____ SUPPLIED RECORDS
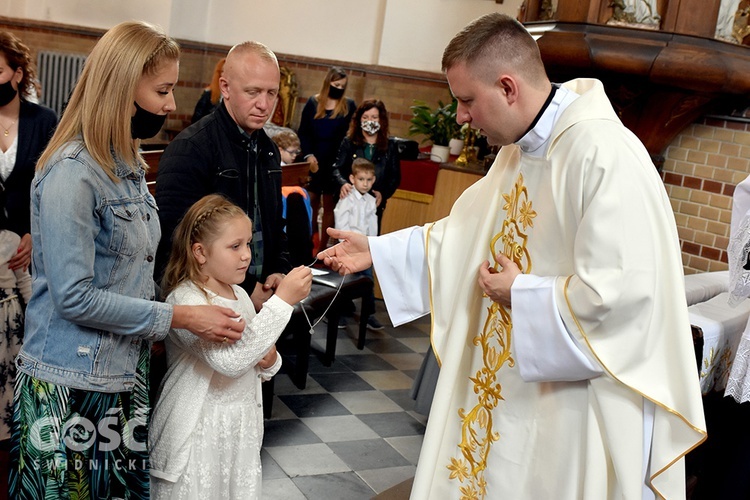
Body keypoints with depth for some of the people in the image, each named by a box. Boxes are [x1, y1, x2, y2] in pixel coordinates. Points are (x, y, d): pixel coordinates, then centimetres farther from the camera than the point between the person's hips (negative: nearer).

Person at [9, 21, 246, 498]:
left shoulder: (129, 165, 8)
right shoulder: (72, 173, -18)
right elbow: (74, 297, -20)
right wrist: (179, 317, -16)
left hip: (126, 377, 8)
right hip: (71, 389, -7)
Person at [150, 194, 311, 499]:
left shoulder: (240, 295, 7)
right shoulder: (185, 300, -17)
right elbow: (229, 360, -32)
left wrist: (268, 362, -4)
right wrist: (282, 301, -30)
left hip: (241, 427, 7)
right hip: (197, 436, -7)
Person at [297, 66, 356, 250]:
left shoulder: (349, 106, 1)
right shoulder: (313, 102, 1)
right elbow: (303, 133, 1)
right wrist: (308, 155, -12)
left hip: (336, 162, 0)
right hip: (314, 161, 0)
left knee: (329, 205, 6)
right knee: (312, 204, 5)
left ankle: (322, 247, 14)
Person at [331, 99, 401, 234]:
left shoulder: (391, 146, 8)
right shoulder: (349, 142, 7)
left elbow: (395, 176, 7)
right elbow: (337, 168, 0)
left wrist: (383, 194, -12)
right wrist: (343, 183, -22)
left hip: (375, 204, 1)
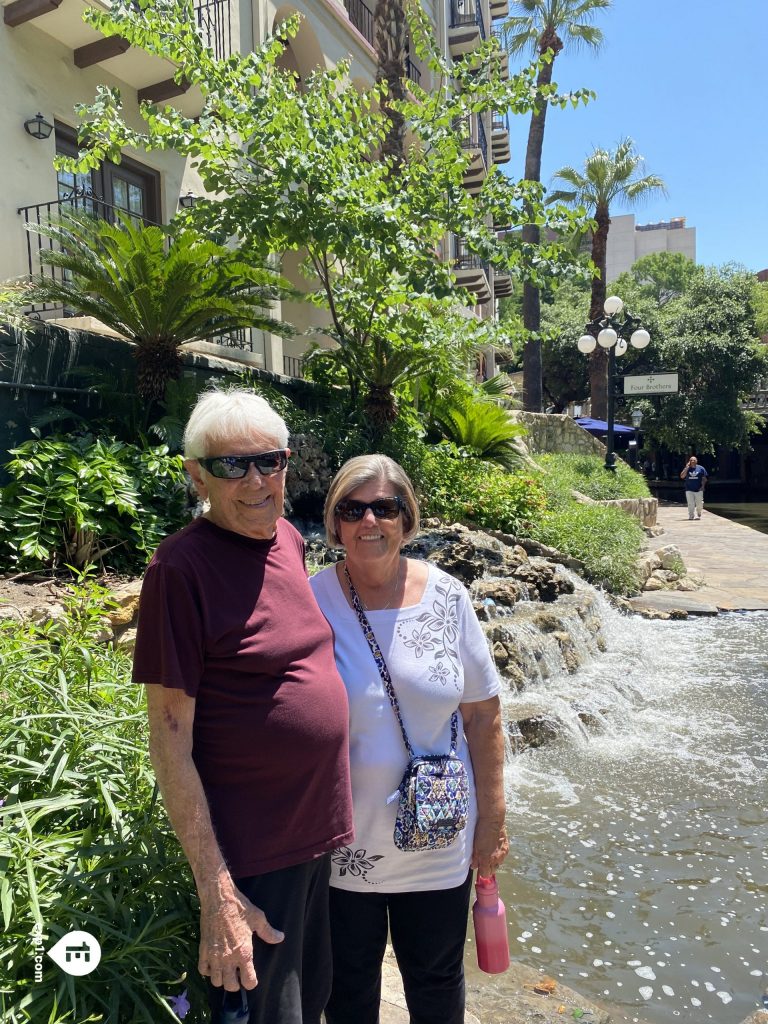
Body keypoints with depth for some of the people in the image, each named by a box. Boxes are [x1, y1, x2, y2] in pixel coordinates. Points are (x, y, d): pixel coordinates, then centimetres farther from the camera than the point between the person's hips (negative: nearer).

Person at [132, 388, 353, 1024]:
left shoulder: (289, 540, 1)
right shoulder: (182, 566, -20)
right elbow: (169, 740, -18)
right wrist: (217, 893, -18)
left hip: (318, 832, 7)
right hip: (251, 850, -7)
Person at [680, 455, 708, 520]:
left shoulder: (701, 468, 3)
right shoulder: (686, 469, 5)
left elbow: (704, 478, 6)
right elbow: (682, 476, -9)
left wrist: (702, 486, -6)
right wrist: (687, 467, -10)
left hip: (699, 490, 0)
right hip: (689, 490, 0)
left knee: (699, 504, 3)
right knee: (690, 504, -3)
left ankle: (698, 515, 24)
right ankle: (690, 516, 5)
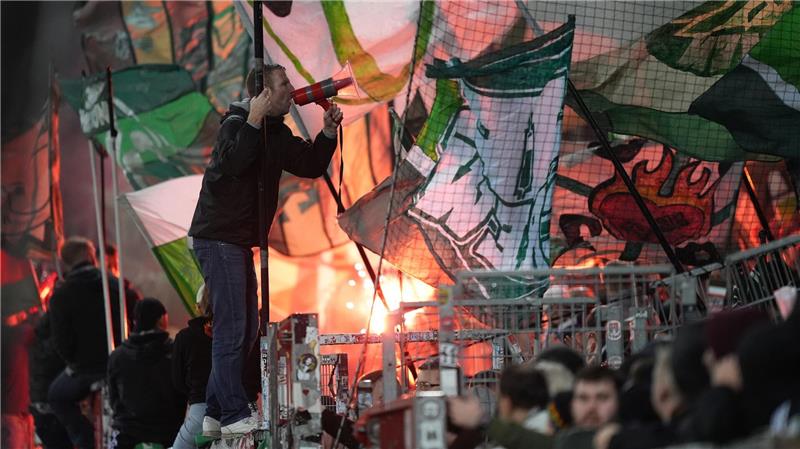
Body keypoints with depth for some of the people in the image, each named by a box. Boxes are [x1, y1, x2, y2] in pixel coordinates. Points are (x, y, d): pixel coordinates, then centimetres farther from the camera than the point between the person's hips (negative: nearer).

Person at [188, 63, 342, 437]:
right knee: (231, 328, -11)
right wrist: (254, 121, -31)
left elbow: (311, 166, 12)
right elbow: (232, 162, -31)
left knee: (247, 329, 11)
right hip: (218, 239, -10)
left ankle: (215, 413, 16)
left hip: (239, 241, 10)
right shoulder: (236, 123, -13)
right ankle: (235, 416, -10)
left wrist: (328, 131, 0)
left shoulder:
________
- **PROBLEM STATEMENT**: Reproduce all of the material above word for word. Omit the pictures.

- **RESULT OF THIS EXERCISE**:
Body keypoints with depth for some of the people in the image, each named by a box. Boxes are [x1, y1, x2, y2] in pixel coordinates. Points are (x, y, d): pixel coordinates, then centimetres farther from the camera than the point between the person's hips (negative: nearer).

Person at [9, 21, 246, 498]:
left shoulder: (129, 165, 8)
right shoulder: (72, 173, -18)
right elbow: (74, 297, -20)
right wrist: (179, 317, -16)
left hip: (126, 377, 8)
right hip: (71, 389, -7)
Person at [150, 194, 311, 499]:
left shoulder: (240, 295, 7)
right shoulder: (185, 300, -17)
right elbow: (229, 360, -32)
left wrist: (268, 362, -4)
right wrist: (282, 301, -30)
left hip: (241, 427, 7)
right hip: (197, 436, -7)
Person at [297, 66, 356, 250]:
left shoulder: (349, 106, 1)
right shoulder: (313, 102, 1)
right elbow: (303, 133, 1)
right wrist: (308, 155, -12)
left hip: (336, 162, 0)
right hip: (314, 161, 0)
left knee: (329, 205, 6)
right knee: (312, 204, 5)
left ankle: (322, 247, 14)
Person at [331, 99, 401, 234]:
left shoulder: (391, 146, 8)
right shoulder: (349, 142, 7)
left elbow: (395, 176, 7)
right elbow: (337, 168, 0)
left wrist: (383, 194, -12)
right wrist: (343, 183, -22)
left hip: (375, 204, 1)
Body keypoints with depth for some of the people in the image, each named by a box. Boxes are [x1, y1, x2, y2] in pixel coordinates. Points are (x, y, d): pixel coordinates, then centimetres farther from the camera than the point between the person's hips (negative: nearer).

Person at [132, 388, 353, 1024]:
left shoulder: (289, 540, 1)
right shoulder: (182, 566, -20)
right elbow: (169, 740, -18)
right wrist: (217, 893, -18)
left hip: (318, 832, 7)
right hip: (251, 850, -7)
Person at [680, 455, 708, 520]:
left shoulder: (701, 468, 3)
right shoulder: (686, 469, 5)
left elbow: (704, 478, 6)
right elbow: (682, 476, -9)
left wrist: (702, 486, -6)
right wrist: (687, 467, -10)
left hip: (699, 490, 0)
right hip: (689, 490, 0)
left knee: (699, 504, 3)
right knee: (690, 504, -3)
left ankle: (698, 515, 24)
right ankle: (690, 516, 5)
Body keypoints with depth for some of the people in the image, each named by a box. Boxes are [x1, y1, x2, y2] in pixel coordinates. Points are (x, y, d): pixel coordinates, then centimetres farther from the camera than the point between the person's hips (negative: nearer).

Person at [188, 63, 342, 437]:
right knee: (231, 328, -11)
right wrist: (254, 121, -31)
left elbow: (311, 166, 12)
right elbow: (232, 162, -31)
left knee: (247, 329, 11)
right hip: (218, 239, -10)
left ankle: (215, 413, 16)
left hip: (239, 241, 10)
right shoulder: (236, 123, -13)
right ankle: (235, 416, -10)
left wrist: (328, 131, 0)
left shoulder:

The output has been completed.